» **SELECTED PASSAGE**:
Trump's first year in one word

The few picks seem to follow a chilling but logical evolution

Donald Trump
This year is on track to be the second warmest since records began in the 19th century
Lindy West | NYT
Last Updated : Nov 30 2017 | 11:47 AM IST
It’s weird to think that one year ago today Barack Obama was still the president. Michelle Obama was decorating the White House with happy snowmen and gingerbread dogs instead of transforming the East Colonnade into a hell-bound gullet of witch fingers, apparently our new tradition, and the president of the United States somehow made it through the entire week without insulting a single 90-year-old Native American war hero.

Many of us were angry and terrified but still energized about things like vote audits and faithless electors. We hoped the system might have a fail-safe to protect us from our worst selves — a flash-frozen grown-up to defrost in case of emergencies. Now, a year wiser and few thousand older, in too many ways we are still waiting. It hasn’t clicked with the necessary urgency that we are the grown-ups. We are still frozen.

Every year, Dictionary.com chooses one word, “a symbol of the year’s most meaningful events and lookup trends,” to be the Word of the Year. The past few picks seem to follow a chilling but logical evolution. In 2015 the Word of the Year was broad and neutral — “identity” — issues of racial and gender injustice having finally come closer to becoming national priorities and weathered a ghastly but predictable (and still developing) backlash. Two thousand fifteen was a difficult year, but it was a year of progress.

By the end of 2016, as Trumpism seized the wheel, our national conversation on identity sharpened to a sinister specificity: that year’s word was “xenophobia.” Two thousand sixteen was a year of us versus them, of villains making their plans clear, of straight, white, Christian identity politics moving to supplant everyone else.

» **WHAT TO WORK ON**:
a) Please rewrite the paragraph of the column that begins "Every year, Dictionary.com chooses one word" as a short bulleted list, keeping its main facts.
b) Translate this sentence from the column into Spanish: "Many of us were angry and terrified but still energized about things like vote audits and faithless electors."
c) Answer these questions from the column:
(i) Who wrote it, and for which outlet?
(ii) What was Dictionary.com's Word of the Year for 2016?
(iii) What was Michelle Obama decorating the White House with one year earlier?
The listing plays no part in any of this.

» **MATERIAL PROVIDED**:
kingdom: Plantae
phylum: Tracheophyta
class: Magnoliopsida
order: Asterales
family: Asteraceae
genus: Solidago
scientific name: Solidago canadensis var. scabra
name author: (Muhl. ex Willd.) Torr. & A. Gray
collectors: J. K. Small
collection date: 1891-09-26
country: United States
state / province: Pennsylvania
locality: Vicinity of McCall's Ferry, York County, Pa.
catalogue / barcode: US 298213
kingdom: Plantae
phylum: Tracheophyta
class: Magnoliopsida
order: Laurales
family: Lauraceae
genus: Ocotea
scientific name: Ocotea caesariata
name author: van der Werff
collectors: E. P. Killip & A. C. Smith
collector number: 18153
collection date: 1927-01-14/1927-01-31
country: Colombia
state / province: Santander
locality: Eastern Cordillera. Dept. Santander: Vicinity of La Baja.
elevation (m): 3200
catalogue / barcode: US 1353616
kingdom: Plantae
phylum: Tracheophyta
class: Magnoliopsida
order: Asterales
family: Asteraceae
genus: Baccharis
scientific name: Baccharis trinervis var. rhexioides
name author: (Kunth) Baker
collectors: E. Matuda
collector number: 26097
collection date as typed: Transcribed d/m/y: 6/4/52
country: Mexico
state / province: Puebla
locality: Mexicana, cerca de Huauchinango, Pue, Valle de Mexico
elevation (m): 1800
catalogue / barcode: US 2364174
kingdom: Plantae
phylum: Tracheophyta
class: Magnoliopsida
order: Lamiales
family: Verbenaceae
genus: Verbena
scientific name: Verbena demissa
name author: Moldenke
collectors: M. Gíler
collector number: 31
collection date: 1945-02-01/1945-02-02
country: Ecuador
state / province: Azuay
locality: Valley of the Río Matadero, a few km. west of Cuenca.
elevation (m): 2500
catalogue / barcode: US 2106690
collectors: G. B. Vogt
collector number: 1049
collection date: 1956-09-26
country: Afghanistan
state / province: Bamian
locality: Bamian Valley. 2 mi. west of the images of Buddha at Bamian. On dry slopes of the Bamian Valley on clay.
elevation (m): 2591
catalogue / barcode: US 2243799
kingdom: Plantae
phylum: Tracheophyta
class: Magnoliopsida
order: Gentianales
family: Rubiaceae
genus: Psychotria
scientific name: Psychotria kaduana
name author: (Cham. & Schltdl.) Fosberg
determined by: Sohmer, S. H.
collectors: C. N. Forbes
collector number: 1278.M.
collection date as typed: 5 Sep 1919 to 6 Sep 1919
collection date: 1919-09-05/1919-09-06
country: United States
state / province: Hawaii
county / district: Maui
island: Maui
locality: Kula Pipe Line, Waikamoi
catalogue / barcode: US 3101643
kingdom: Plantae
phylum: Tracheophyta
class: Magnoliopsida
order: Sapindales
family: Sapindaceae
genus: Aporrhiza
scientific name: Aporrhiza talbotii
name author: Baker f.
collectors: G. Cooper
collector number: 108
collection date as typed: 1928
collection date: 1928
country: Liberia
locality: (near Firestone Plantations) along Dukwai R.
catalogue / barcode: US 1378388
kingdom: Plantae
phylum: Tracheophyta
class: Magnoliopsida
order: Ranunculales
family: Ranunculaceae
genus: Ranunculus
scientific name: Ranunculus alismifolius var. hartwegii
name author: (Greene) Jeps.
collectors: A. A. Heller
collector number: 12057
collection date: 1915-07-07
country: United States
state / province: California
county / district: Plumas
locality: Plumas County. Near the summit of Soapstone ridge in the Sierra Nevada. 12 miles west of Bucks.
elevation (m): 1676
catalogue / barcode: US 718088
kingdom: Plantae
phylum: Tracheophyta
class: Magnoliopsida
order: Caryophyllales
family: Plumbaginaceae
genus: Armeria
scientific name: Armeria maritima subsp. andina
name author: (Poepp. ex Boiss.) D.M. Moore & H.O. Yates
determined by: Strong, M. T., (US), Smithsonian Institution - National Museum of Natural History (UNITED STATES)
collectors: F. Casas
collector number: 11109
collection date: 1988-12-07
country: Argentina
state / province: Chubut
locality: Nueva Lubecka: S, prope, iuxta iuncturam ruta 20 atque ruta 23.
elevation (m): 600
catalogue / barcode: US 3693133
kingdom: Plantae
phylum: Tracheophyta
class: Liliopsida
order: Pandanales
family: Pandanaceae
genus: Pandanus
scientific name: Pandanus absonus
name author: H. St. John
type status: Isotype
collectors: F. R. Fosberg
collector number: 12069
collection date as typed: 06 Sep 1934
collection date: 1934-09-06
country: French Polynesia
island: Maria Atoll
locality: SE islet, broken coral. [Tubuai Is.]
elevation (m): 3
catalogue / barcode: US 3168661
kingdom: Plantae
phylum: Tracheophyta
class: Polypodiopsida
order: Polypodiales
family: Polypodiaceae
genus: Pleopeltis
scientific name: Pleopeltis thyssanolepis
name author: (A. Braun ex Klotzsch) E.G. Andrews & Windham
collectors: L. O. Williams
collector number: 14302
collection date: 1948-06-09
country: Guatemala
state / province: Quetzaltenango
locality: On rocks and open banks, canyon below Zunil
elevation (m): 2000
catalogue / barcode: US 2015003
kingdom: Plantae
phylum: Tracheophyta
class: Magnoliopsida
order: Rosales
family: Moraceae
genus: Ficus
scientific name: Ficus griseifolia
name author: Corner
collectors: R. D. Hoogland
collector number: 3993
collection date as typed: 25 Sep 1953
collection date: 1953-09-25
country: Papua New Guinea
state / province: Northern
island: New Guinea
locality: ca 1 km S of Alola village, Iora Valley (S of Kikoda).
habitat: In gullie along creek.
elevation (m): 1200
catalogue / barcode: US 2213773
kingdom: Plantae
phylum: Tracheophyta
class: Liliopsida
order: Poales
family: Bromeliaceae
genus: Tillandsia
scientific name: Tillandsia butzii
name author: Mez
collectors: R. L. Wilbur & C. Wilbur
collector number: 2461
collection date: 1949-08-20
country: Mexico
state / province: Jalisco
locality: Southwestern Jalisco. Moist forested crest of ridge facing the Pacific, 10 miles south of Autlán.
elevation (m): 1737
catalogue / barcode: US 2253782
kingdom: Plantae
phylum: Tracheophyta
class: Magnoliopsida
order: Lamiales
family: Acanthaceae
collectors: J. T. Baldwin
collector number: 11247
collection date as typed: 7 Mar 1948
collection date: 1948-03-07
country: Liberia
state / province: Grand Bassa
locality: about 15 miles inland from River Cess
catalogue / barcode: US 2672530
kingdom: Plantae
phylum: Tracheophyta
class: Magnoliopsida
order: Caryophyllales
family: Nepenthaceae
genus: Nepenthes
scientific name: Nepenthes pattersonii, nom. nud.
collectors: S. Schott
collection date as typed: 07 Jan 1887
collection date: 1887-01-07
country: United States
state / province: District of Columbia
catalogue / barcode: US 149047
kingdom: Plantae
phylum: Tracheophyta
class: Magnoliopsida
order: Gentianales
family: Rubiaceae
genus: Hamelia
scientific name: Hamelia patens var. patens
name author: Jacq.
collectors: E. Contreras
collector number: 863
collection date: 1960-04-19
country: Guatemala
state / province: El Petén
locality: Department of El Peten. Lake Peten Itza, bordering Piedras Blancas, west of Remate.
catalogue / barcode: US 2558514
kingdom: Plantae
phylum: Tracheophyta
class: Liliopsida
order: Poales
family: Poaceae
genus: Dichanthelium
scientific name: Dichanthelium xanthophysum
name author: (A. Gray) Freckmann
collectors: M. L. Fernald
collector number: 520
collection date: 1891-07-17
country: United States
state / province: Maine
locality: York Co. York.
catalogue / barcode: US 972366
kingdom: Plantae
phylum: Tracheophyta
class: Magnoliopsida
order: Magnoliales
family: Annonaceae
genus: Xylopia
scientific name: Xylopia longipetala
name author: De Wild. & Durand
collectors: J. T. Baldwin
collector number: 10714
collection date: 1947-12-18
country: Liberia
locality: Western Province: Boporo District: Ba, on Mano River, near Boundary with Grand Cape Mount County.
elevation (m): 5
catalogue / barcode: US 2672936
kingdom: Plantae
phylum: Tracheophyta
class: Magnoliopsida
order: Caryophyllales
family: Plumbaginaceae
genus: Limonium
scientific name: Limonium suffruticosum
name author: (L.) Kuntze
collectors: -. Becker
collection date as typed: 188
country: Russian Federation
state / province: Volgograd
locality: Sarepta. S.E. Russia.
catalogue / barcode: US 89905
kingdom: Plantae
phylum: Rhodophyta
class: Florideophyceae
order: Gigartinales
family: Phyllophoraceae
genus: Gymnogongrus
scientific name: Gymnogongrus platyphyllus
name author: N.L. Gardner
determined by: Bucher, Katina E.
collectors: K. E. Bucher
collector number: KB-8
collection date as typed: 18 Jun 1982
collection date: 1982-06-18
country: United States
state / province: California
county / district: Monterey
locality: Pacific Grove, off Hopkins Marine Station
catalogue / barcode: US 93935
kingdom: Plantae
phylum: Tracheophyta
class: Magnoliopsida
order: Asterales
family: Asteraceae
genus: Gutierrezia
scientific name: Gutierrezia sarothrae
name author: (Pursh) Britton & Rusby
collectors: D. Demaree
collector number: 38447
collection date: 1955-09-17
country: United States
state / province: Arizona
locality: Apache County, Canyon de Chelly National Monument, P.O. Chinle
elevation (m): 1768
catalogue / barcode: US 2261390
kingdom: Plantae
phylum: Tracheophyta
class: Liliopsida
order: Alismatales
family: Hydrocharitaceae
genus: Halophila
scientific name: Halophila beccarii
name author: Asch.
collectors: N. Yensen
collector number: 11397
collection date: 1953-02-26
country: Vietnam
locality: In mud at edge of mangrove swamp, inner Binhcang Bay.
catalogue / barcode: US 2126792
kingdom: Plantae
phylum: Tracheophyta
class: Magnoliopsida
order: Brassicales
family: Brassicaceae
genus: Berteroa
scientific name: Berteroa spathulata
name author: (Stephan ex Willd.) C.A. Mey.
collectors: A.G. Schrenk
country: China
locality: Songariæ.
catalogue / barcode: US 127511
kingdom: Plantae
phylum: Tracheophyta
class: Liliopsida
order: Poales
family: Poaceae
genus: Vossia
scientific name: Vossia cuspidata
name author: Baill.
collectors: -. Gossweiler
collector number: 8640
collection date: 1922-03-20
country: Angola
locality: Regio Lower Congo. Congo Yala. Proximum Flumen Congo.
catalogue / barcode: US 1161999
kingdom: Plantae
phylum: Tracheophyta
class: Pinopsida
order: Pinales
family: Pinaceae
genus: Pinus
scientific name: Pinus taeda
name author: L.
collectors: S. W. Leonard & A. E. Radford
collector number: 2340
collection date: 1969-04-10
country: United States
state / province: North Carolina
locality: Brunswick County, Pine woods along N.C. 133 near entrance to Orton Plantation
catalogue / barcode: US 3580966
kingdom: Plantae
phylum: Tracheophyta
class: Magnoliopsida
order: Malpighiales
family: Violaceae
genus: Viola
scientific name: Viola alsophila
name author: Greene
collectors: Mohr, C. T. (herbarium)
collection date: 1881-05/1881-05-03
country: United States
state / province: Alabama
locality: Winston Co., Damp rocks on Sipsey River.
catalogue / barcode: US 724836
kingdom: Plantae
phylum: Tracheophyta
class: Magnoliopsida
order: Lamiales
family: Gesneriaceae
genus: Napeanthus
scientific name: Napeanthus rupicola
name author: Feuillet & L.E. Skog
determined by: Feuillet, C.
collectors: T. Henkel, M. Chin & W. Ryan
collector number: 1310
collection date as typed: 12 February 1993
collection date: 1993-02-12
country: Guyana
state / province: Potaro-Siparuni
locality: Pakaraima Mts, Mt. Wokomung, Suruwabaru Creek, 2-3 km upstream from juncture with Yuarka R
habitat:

» **RESPONSES FOR EACH TASK**:
a)
- Dictionary.com names a Word of the Year each year, "a symbol of the year's most meaningful events and lookup trends."
- Its recent picks follow a chilling but logical evolution.
- The 2015 word was the broad, neutral "identity." That year, issues of racial and gender injustice came closer to becoming national priorities and weathered a ghastly but predictable backlash that is still developing.
- 2015 was difficult, but it was a year of progress.

b) Muchos de nosotros estábamos enojados y aterrados, pero aún llenos de energía por cosas como las auditorías de votos y los electores infieles.

c)
(i) Lindy West, for the NYT.
(ii) "Xenophobia."
(iii) Happy snowmen and gingerbread dogs.